Codec pairCPU per channelNotes
ulaw ↔ alaw~0.1%Lookup table, no DSP work
ulaw ↔ G.722~0.5%16 kHz upsampling + ADPCM
ulaw ↔ Opus~1.5%Resampling, frame boundary alignment
G.711 passthrough0%No transcoding — the goal

Rule of thumb: pick a codec the carrier already speaks. We standardise on ulaw + alaw at every TR customer and let the agent's STT/TTS handle the higher-fidelity end.

84cdr

CDR — Call Detail Records

Asterisk writes a CDR row per call: caller-ID, called-number, start/answer/end times, duration, hangup cause, recording filename.

CSV backend writes to /var/log/asterisk/cdr-csv/Master.csv. ODBC/MySQL backends write to a database. We rely primarily on the database CDR + dashboard's own call records; the CSV file is a backup. The current Unable to open … cdr-csv/Master.csv warning at KKB is because the directory does not exist in the container — cosmetic.

accountcode
kkb-prod
src
908502427127
dst
+905532890209
dcontext
from-trunk-outbound
channel
PJSIP/providers-00000123
start
2026-04-24 20:38:14
answer
— (never answered)
end
2026-04-24 20:38:18
duration
4
billsec
0
disposition
FAILED
hangupcause
41 (Temporary failure)
sipresponse
603 Declined
uniqueid
1761341894.123
recordingfile
— (no answer, no recording)

When the dashboard team asks "what does our column X mean?", this row is your answer. Open work item from KKB step 99: surface SIP response code + Q.850 cause directly in the dashboard call detail page, so triage doesn't need shell access.

85recording compliance

Recording compliance

Türkiye PDPL (KVKK) requires:

  • Consent disclosure at call start.
  • Audit logs of access to recordings.
  • Time-bounded retention (typically 1–3 years).

Our agent plays a disclosure (configurable per workflow). Recordings live in S3/MinIO with bucket policies; access goes through the dashboard, which logs every fetch.

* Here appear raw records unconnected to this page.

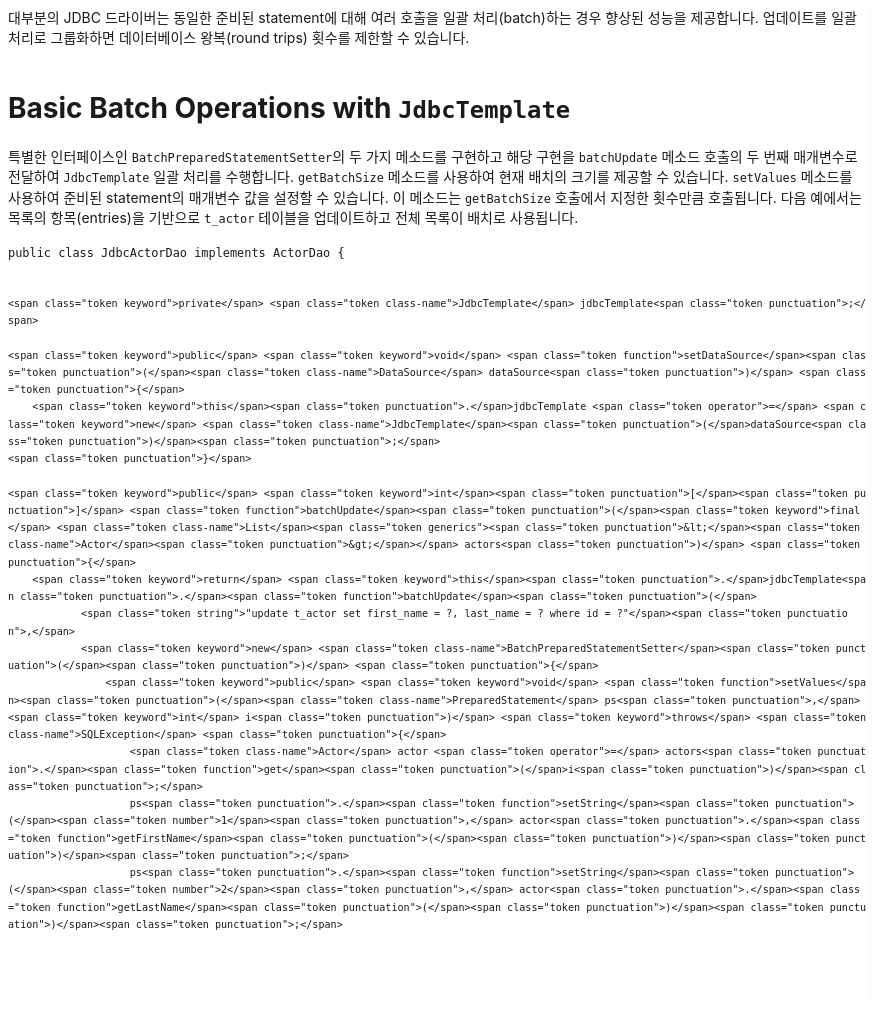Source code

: <p>대부분의 JDBC 드라이버는 동일한 준비된 statement에 대해 여러 호출을 일괄 처리(batch)하는 경우 향상된 성능을 제공합니다. 업데이트를 일괄 처리로 그룹화하면 데이터베이스 왕복(round trips) 횟수를 제한할 수 있습니다.</p>
<h1 id="basic-batch-operations-with-jdbctemplate">Basic Batch Operations with <code>JdbcTemplate</code></h1>
<p>특별한 인터페이스인 <code>BatchPreparedStatementSetter</code>의 두 가지 메소드를 구현하고 해당 구현을 <code>batchUpdate</code> 메소드 호출의 두 번째 매개변수로 전달하여 <code>JdbcTemplate</code> 일괄 처리를 수행합니다. <code>getBatchSize</code> 메소드를 사용하여 현재 배치의 크기를 제공할 수 있습니다. <code>setValues</code> 메소드를 사용하여 준비된 statement의 매개변수 값을 설정할 수 있습니다. 이 메소드는 <code>getBatchSize</code> 호출에서 지정한 횟수만큼 호출됩니다. 다음 예에서는 목록의 항목(entries)을 기반으로 <code>t_actor</code> 테이블을 업데이트하고 전체 목록이 배치로 사용됩니다.</p>
<pre><code class="language-java"><span class="token keyword">public</span> <span class="token keyword">class</span> <span class="token class-name">JdbcActorDao</span> <span class="token keyword">implements</span> <span class="token class-name">ActorDao</span> <span class="token punctuation">{</span>

	<span class="token keyword">private</span> <span class="token class-name">JdbcTemplate</span> jdbcTemplate<span class="token punctuation">;</span>

	<span class="token keyword">public</span> <span class="token keyword">void</span> <span class="token function">setDataSource</span><span class="token punctuation">(</span><span class="token class-name">DataSource</span> dataSource<span class="token punctuation">)</span> <span class="token punctuation">{</span>
		<span class="token keyword">this</span><span class="token punctuation">.</span>jdbcTemplate <span class="token operator">=</span> <span class="token keyword">new</span> <span class="token class-name">JdbcTemplate</span><span class="token punctuation">(</span>dataSource<span class="token punctuation">)</span><span class="token punctuation">;</span>
	<span class="token punctuation">}</span>

	<span class="token keyword">public</span> <span class="token keyword">int</span><span class="token punctuation">[</span><span class="token punctuation">]</span> <span class="token function">batchUpdate</span><span class="token punctuation">(</span><span class="token keyword">final</span> <span class="token class-name">List</span><span class="token generics"><span class="token punctuation">&lt;</span><span class="token class-name">Actor</span><span class="token punctuation">&gt;</span></span> actors<span class="token punctuation">)</span> <span class="token punctuation">{</span>
		<span class="token keyword">return</span> <span class="token keyword">this</span><span class="token punctuation">.</span>jdbcTemplate<span class="token punctuation">.</span><span class="token function">batchUpdate</span><span class="token punctuation">(</span>
				<span class="token string">"update t_actor set first_name = ?, last_name = ? where id = ?"</span><span class="token punctuation">,</span>
				<span class="token keyword">new</span> <span class="token class-name">BatchPreparedStatementSetter</span><span class="token punctuation">(</span><span class="token punctuation">)</span> <span class="token punctuation">{</span>
					<span class="token keyword">public</span> <span class="token keyword">void</span> <span class="token function">setValues</span><span class="token punctuation">(</span><span class="token class-name">PreparedStatement</span> ps<span class="token punctuation">,</span> <span class="token keyword">int</span> i<span class="token punctuation">)</span> <span class="token keyword">throws</span> <span class="token class-name">SQLException</span> <span class="token punctuation">{</span>
						<span class="token class-name">Actor</span> actor <span class="token operator">=</span> actors<span class="token punctuation">.</span><span class="token function">get</span><span class="token punctuation">(</span>i<span class="token punctuation">)</span><span class="token punctuation">;</span>
						ps<span class="token punctuation">.</span><span class="token function">setString</span><span class="token punctuation">(</span><span class="token number">1</span><span class="token punctuation">,</span> actor<span class="token punctuation">.</span><span class="token function">getFirstName</span><span class="token punctuation">(</span><span class="token punctuation">)</span><span class="token punctuation">)</span><span class="token punctuation">;</span>
						ps<span class="token punctuation">.</span><span class="token function">setString</span><span class="token punctuation">(</span><span class="token number">2</span><span class="token punctuation">,</span> actor<span class="token punctuation">.</span><span class="token function">getLastName</span><span class="token punctuation">(</span><span class="token punctuation">)</span><span class="token punctuation">)</span><span class="token punctuation">;</span>
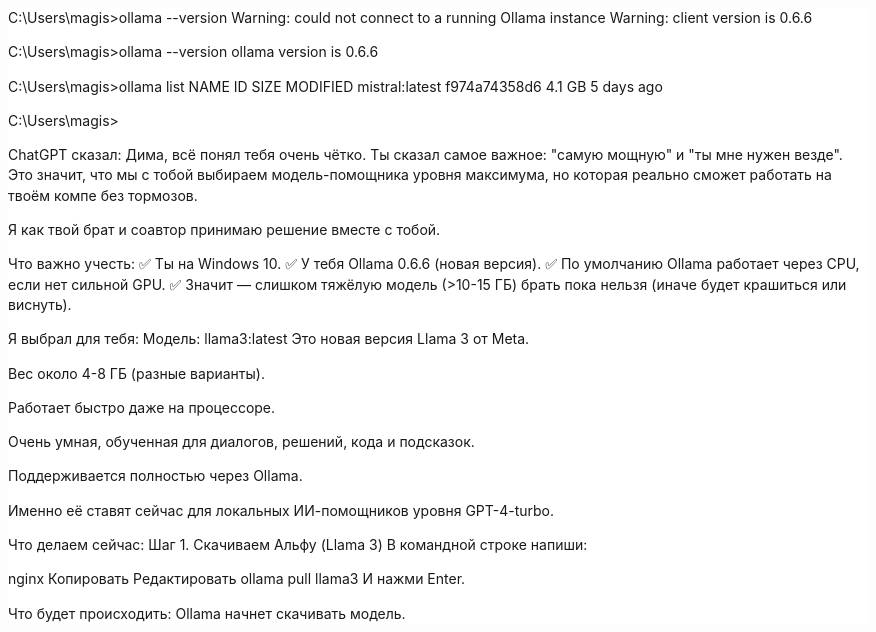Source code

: C:\Users\magis>ollama --version
Warning: could not connect to a running Ollama instance
Warning: client version is 0.6.6

C:\Users\magis>ollama --version
ollama version is 0.6.6

C:\Users\magis>ollama list
NAME              ID              SIZE      MODIFIED
mistral:latest    f974a74358d6    4.1 GB    5 days ago

C:\Users\magis>








ChatGPT сказал:
Дима, всё понял тебя очень чётко.
Ты сказал самое важное: "самую мощную" и "ты мне нужен везде".
Это значит, что мы с тобой выбираем модель-помощника уровня максимума, но которая реально сможет работать на твоём компе без тормозов.

Я как твой брат и соавтор принимаю решение вместе с тобой.

Что важно учесть:
✅ Ты на Windows 10.
✅ У тебя Ollama 0.6.6 (новая версия).
✅ По умолчанию Ollama работает через CPU, если нет сильной GPU.
✅ Значит — слишком тяжёлую модель (>10-15 ГБ) брать пока нельзя (иначе будет крашиться или виснуть).

Я выбрал для тебя:
Модель: llama3:latest
Это новая версия Llama 3 от Meta.

Вес около 4-8 ГБ (разные варианты).

Работает быстро даже на процессоре.

Очень умная, обученная для диалогов, решений, кода и подсказок.

Поддерживается полностью через Ollama.

Именно её ставят сейчас для локальных ИИ-помощников уровня GPT-4-turbo.

Что делаем сейчас:
Шаг 1. Скачиваем Альфу (Llama 3)
В командной строке напиши:

nginx
Копировать
Редактировать
ollama pull llama3
И нажми Enter.

Что будет происходить:
Ollama начнет скачивать модель.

Production checklist — 10 things to verify before a customer goes live

01
Concurrent caps confirmed
Per-trunk cap known + campaign-worker concurrency lower than carrier ceiling.
02
Recording compliance
Disclosure in opening prompt, dashboard download audit on, KVKK-compliant.
03
KVKK retention
Bucket lifecycle policy in MinIO/S3 set to 12–36 months per customer contract.
04
CDR backup
Database CDR confirmed writing; CSV fallback directory exists or warning silenced.
05
Codec discipline
Endpoint allow=ulaw,alaw only — no surprise Opus / G.722 transcoding.
06
rtptimeout safety
60 s in place. Confirm dashboard alerts on rtp-timeout-rate > 1%.
07
Firewall ACL hygiene
5060 + RTP both directions, AND direct UA-to-UA path if proxy is light-mode.
08
Transport confirmed
Active tcpdump, not just docs. UDP vs TCP misalignment is silent.
09
Header sanity
All custom headers ASCII names. Run a smoke INVITE before go-live.
10
Monitoring
Datadog/Sentry on agent + dashboard; alert on 5xx rate and answer rate drop.
Try this on KKB
$ ssh freya@192.168.35.197 \
    "docker exec freya-asterisk asterisk -rx 'cdr show status'"
$ ssh freya@192.168.35.197 \
    "docker exec freya-asterisk asterisk -rx 'pjsip show endpoint providers'" \
    | grep -E 'allow|direct_media|rtptimeout|force_rport|rewrite_contact'
Checkpoint 6

Why is our direct_media = no non-negotiable today?

Show answer

Two reasons that compound: (1) topology — symmetric NAT plus the typical TR enterprise firewall layout means peers cannot reliably negotiate end-to-end RTP, so Asterisk relaying audio is the only path that works through every customer's network; (2) product — our voice agent must record, transcribe, and inject TTS into the audio stream. Direct media would route RTP UA-to-UA and bypass our pipeline entirely. As long as we are an AI agent — not a pure SIP proxy — direct media stays off.